YOUR GOAL:
Lines below starting with the line with "micrograph of adenocarcinoma" and going on through the line with "high-resolution histopathology image" must be output exactly; the rest of the records must be left out.

[Saved entries]
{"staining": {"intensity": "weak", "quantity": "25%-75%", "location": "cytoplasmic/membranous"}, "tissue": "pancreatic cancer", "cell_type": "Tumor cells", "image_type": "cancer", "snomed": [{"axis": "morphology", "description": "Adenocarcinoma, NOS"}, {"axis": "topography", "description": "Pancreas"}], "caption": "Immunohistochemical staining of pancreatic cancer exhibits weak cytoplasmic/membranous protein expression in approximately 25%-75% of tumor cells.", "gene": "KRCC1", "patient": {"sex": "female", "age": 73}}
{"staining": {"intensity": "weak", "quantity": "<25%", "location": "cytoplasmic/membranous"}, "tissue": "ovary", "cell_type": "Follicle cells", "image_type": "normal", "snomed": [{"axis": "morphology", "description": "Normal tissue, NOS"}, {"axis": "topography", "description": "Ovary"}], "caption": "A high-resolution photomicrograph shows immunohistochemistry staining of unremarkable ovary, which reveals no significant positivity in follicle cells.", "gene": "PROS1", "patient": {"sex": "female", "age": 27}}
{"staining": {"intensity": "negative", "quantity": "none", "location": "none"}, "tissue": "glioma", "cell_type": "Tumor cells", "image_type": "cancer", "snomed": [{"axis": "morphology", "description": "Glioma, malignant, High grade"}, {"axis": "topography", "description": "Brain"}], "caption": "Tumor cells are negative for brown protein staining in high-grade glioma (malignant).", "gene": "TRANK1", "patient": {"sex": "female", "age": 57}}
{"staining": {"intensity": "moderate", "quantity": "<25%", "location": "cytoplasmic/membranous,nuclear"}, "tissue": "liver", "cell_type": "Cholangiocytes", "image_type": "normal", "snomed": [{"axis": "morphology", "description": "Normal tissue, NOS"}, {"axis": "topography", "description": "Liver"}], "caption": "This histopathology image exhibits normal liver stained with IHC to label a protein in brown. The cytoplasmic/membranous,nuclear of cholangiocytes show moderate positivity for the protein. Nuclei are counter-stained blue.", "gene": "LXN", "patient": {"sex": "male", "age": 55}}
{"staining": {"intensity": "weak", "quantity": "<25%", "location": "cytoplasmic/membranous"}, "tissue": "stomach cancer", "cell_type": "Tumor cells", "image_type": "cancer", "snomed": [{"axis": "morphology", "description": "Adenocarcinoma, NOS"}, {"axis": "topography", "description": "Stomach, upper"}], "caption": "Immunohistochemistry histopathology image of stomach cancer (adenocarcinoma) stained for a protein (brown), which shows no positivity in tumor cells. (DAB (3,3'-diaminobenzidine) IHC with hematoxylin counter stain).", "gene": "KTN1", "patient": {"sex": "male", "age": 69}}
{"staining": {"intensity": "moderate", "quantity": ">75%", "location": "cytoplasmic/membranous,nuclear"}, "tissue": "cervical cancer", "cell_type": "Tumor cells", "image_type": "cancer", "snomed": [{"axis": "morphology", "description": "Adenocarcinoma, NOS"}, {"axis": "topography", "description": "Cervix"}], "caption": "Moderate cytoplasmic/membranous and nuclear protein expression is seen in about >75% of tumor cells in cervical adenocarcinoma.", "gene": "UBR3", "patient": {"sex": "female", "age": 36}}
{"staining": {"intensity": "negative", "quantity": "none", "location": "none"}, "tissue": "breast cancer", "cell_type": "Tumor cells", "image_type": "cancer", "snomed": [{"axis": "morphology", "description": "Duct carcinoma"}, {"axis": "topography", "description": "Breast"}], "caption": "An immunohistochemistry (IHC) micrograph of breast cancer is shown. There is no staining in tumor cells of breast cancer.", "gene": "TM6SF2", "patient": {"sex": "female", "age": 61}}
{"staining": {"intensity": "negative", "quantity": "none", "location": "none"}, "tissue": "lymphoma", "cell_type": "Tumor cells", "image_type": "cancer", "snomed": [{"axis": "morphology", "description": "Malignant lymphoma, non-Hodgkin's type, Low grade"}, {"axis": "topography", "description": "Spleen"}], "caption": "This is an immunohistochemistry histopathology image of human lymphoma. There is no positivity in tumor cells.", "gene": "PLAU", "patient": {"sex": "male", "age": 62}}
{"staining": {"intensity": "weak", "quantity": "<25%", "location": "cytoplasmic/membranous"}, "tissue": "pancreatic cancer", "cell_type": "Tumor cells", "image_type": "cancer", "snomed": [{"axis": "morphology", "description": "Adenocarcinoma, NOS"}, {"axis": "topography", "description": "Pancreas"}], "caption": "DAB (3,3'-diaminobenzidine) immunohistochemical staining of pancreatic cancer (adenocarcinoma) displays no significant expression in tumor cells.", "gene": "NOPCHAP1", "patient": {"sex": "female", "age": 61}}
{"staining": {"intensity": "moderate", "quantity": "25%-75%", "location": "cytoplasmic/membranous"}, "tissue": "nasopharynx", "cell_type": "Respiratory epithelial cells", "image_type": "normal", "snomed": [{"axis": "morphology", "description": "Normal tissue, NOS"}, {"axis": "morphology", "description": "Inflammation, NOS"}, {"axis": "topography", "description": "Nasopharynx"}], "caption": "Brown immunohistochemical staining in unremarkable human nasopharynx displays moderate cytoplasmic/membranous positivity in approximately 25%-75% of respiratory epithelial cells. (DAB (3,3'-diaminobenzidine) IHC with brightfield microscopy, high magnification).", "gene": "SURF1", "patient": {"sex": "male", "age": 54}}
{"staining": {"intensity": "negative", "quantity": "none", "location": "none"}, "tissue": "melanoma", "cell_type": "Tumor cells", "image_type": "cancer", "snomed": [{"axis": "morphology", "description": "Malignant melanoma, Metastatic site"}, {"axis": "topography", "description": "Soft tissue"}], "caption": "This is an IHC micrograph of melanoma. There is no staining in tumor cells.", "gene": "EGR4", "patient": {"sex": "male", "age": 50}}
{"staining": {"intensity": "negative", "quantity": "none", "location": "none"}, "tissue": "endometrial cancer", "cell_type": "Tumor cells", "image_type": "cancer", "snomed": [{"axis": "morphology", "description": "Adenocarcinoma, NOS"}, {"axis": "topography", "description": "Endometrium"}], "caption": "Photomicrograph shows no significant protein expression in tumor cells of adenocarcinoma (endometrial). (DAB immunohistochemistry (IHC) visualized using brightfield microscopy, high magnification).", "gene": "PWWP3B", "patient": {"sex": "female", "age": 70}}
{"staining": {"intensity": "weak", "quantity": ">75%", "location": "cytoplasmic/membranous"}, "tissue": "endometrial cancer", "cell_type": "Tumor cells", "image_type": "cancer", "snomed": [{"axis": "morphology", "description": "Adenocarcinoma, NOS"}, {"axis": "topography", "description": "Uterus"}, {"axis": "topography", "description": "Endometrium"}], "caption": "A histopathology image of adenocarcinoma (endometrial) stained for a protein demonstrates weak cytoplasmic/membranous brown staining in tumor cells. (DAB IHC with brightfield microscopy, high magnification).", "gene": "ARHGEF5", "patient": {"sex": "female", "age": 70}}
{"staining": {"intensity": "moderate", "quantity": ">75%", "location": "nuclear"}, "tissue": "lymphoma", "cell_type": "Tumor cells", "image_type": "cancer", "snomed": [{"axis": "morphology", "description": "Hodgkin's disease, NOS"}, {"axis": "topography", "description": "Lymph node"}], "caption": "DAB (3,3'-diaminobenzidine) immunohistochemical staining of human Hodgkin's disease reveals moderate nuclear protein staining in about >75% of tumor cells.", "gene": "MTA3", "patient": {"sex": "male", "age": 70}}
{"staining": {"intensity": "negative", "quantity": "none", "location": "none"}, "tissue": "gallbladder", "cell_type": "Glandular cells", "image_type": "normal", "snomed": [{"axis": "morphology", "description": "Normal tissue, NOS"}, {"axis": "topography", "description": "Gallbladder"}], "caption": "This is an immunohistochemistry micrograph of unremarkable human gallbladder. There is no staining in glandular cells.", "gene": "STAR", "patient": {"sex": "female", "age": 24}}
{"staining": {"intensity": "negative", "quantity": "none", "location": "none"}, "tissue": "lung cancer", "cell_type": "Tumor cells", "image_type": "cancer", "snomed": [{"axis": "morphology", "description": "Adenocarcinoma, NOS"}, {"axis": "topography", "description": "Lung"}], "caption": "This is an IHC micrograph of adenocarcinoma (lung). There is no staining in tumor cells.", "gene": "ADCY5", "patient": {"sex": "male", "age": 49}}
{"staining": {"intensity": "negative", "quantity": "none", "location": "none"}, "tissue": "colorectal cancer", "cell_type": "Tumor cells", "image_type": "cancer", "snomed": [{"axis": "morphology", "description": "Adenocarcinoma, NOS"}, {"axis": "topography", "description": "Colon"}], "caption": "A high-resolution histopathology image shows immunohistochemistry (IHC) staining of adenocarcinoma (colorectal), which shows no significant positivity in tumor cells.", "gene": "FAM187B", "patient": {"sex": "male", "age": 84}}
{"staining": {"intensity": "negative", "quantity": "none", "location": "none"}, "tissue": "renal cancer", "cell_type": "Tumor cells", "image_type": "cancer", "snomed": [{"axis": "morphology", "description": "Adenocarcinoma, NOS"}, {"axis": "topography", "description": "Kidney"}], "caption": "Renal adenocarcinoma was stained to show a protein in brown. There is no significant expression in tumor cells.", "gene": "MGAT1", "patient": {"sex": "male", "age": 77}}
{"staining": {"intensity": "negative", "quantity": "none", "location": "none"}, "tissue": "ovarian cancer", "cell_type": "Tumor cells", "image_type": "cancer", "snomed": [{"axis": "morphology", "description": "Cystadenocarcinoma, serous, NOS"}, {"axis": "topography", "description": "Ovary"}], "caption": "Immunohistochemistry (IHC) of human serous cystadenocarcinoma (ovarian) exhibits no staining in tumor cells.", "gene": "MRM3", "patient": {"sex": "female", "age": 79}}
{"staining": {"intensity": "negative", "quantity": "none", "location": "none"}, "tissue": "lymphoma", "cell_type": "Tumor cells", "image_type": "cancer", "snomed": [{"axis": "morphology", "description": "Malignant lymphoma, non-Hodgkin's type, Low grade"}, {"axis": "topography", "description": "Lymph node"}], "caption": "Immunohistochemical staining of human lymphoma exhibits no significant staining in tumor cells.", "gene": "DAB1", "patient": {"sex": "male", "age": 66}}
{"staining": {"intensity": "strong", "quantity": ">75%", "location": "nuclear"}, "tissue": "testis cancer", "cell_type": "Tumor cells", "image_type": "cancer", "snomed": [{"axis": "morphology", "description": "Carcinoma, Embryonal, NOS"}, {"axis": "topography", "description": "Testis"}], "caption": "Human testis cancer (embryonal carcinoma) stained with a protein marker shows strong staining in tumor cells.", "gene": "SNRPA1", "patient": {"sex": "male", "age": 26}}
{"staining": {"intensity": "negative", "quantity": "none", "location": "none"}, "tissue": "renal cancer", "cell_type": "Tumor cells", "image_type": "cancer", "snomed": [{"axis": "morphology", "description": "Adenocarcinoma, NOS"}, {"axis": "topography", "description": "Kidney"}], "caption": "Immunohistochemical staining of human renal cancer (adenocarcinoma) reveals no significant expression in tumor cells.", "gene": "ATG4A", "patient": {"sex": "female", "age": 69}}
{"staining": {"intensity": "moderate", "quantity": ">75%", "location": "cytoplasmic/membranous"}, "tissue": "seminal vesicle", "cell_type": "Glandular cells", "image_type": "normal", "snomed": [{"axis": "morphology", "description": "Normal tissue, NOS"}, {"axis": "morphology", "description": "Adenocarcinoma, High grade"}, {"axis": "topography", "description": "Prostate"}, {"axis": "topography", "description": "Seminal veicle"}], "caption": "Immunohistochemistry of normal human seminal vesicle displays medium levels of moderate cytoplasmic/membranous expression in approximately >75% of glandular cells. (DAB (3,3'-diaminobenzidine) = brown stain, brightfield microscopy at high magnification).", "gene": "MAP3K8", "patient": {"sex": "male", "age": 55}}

WRITTEN ANSWER:
{"staining": {"intensity": "negative", "quantity": "none", "location": "none"}, "tissue": "lung cancer", "cell_type": "Tumor cells", "image_type": "cancer", "snomed": [{"axis": "morphology", "description": "Adenocarcinoma, NOS"}, {"axis": "topography", "description": "Lung"}], "caption": "This is an IHC micrograph of adenocarcinoma (lung). There is no staining in tumor cells.", "gene": "ADCY5", "patient": {"sex": "male", "age": 49}}
{"staining": {"intensity": "negative", "quantity": "none", "location": "none"}, "tissue": "colorectal cancer", "cell_type": "Tumor cells", "image_type": "cancer", "snomed": [{"axis": "morphology", "description": "Adenocarcinoma, NOS"}, {"axis": "topography", "description": "Colon"}], "caption": "A high-resolution histopathology image shows immunohistochemistry (IHC) staining of adenocarcinoma (colorectal), which shows no significant positivity in tumor cells.", "gene": "FAM187B", "patient": {"sex": "male", "age": 84}}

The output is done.